◆ Teks yang Diberikan ◆
────────────────
2.2.4 Implementasi Keperawatan

Implementasi mencakup melakukan, membantu atau mengarahkan kinerja

sehari-hari. Dengan kata lain implementasi adalah melakukan rencana tindakan

yang telah ditentukan untuk mengatasi masalah klien (Rohmah, 2012).
────────────────
[Entri dataset]

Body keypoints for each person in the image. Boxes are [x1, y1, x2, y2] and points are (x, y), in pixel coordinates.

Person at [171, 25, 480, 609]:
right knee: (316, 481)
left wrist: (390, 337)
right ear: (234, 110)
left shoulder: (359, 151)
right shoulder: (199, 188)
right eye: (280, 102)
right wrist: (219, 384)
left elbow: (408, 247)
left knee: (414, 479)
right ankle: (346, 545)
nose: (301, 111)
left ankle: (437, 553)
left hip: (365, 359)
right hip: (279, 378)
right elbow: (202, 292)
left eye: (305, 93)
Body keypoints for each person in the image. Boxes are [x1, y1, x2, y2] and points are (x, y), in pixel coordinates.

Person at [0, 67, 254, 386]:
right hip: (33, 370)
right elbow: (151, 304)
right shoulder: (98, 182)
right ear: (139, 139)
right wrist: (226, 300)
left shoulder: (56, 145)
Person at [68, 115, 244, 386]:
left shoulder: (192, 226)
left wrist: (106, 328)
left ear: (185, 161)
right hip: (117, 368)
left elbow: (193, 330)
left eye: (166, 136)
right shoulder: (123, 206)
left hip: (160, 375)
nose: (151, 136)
────────────────
◆ Tugas yang Dikerjakan ◆
**a)** Salin kata demi kata bagian teks tentang implementasi keperawatan dari "2.2.4 Implementasi Keperawatan" sampai "klien (Rohmah, 2012).", termasuk kedua batas itu.
**b)** Sebutkan semua kegiatan yang menurut teks tentang implementasi keperawatan dicakup oleh implementasi.
**c)** Teruskan teks tentang implementasi keperawatan mulai setelah kalimat terakhirnya.

◆ Jawaban per Nomor ◆
**a)**
2.2.4 Implementasi Keperawatan

Implementasi mencakup melakukan, membantu atau mengarahkan kinerja

sehari-hari. Dengan kata lain implementasi adalah melakukan rencana tindakan

yang telah ditentukan untuk mengatasi masalah klien (Rohmah, 2012).

**b)**
- melakukan
- membantu
- mengarahkan

**c)**
2.2.5 Evaluasi Keperawatan

Evaluasi merupakan perbandingan yang sistematis dan terencana tentang

kesehatan klien dengan tujuan yang telah ditetapkan. Tujuan evaluasi adalah

untuk melihat kemampuan klien dalam mencapai tujuan yang disesuaikan dengan

kriteria hasil pada tahap perencanaan (Setiadi, 2012).